Last week the creators of ImageNet, the 10-year-old database used for facial recognition training of A.I. machine learning technologies, announced the removal of more than 600,000 photos from its system. The company admitted it pulled millions of photos in its database from the Internet, and then hired 50,000 low-paid workers to attach labels to the images. These labels included offensive, bizarre words like enchantress, rapist, slut, Negroid and criminal. After being exposed, the company issued a statement: “As AI technology advances from research lab curiosities into people’s daily lives, ensuring that AI systems produce appropriate and fair results has become an important scientific question.”
Zachary Lieberman, a New Media artist based in New York, created Expression Mirror for the Cooper Hewitt show. He invites the visitor to use his or her own face in conjunction with a computer, camera and screen. He has created software that maps 68 landmarks on the visitor’s face. He mixes fragments of the facial expression of the viewer with those of previous visitors, combining the fragments to produce unique combined portraits.
“It matches the facial expression with that of previous visitors, so if the visitor frowns, he or she sees other faces with frowns,” Lieberman says. “The visitor sees his expression of an emotion through those on other people’s faces. As you interact you are creating content for the next visitor.”

● Source data
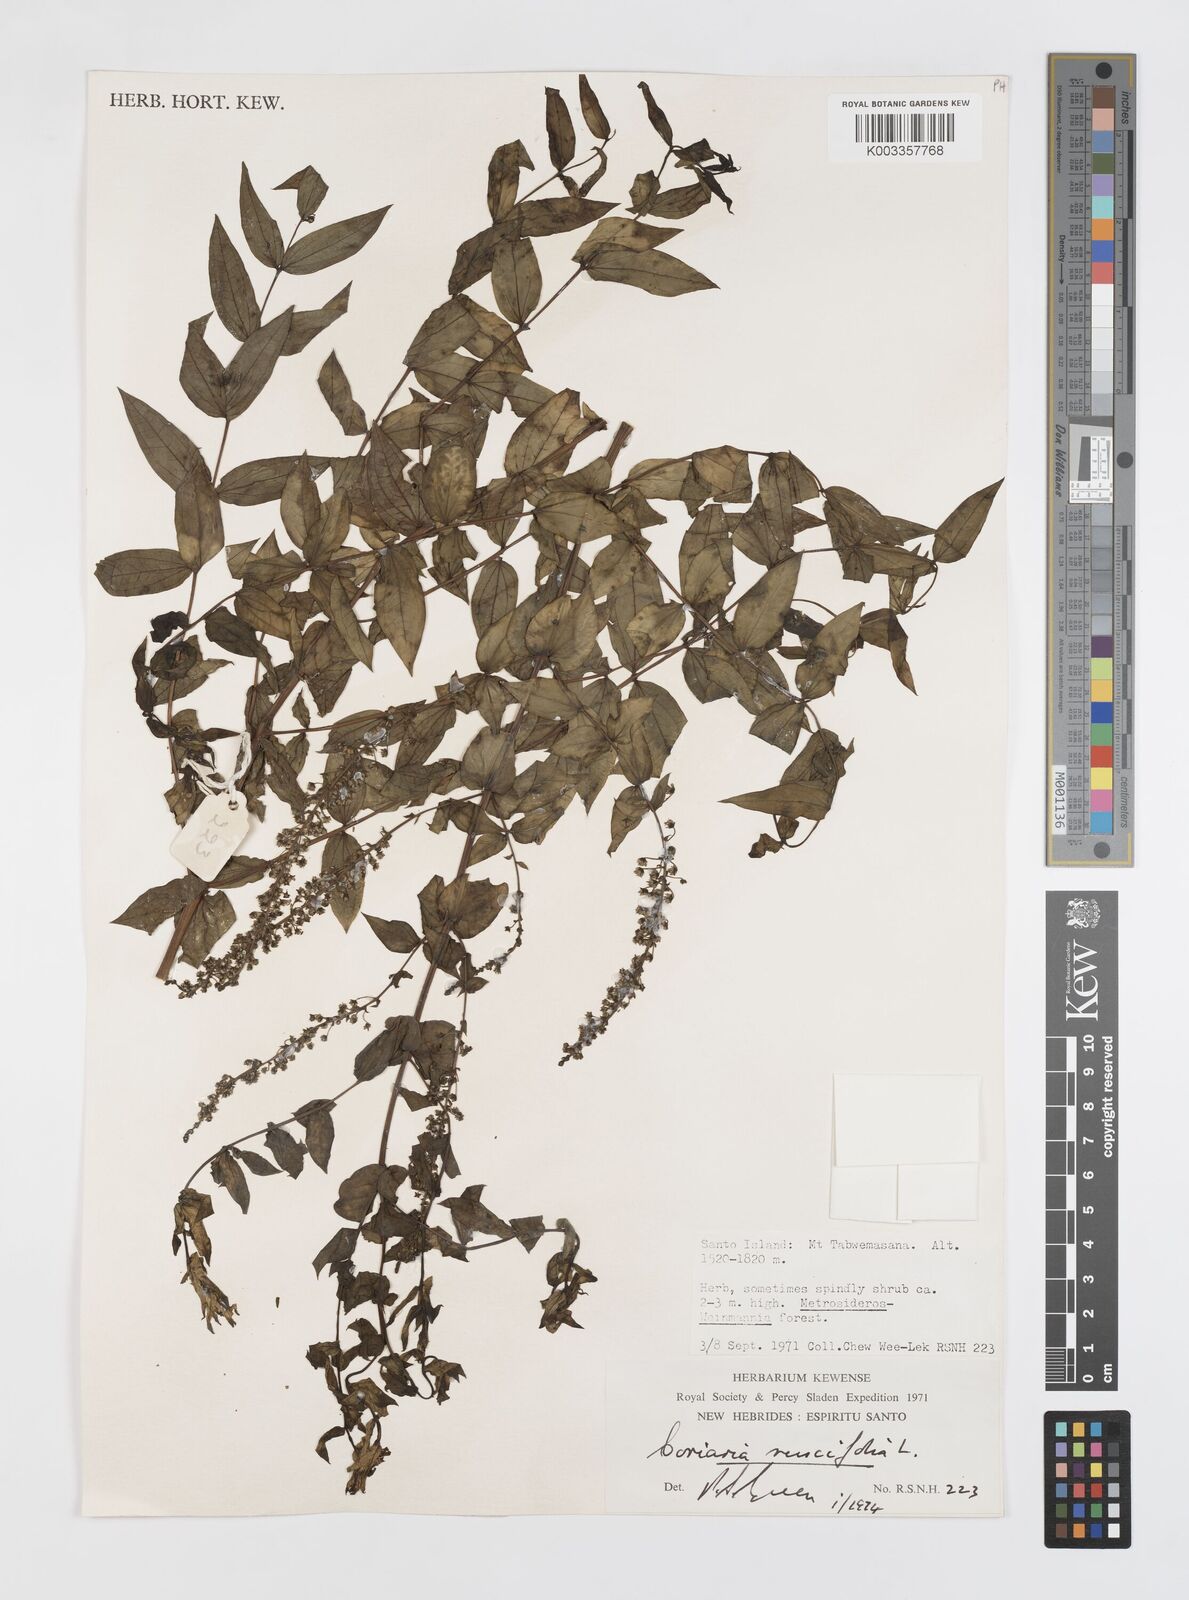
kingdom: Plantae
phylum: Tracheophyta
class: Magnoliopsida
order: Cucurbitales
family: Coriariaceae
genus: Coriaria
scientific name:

● What you need to do
a - In the facial recognition text, restate the paragraph beginning "Zachary Lieberman, a New Media artist" more briefly, keeping its main facts.
b - Return the portion of the facial recognition text starting with "Zachary Lieberman, a" and going on through "unique combined portraits.".

● Task-by-task answers
a - Zachary Lieberman, a New York-based New Media artist, created Expression Mirror for the Cooper Hewitt show. Visitors use their own faces with a computer, camera and screen. His software maps 68 landmarks on each face and combines fragments of the viewer's expression with those of previous visitors to produce unique combined portraits.

b -
Zachary Lieberman, a New Media artist based in New York, created Expression Mirror for the Cooper Hewitt show. He invites the visitor to use his or her own face in conjunction with a computer, camera and screen. He has created software that maps 68 landmarks on the visitor’s face. He mixes fragments of the facial expression of the viewer with those of previous visitors, combining the fragments to produce unique combined portraits.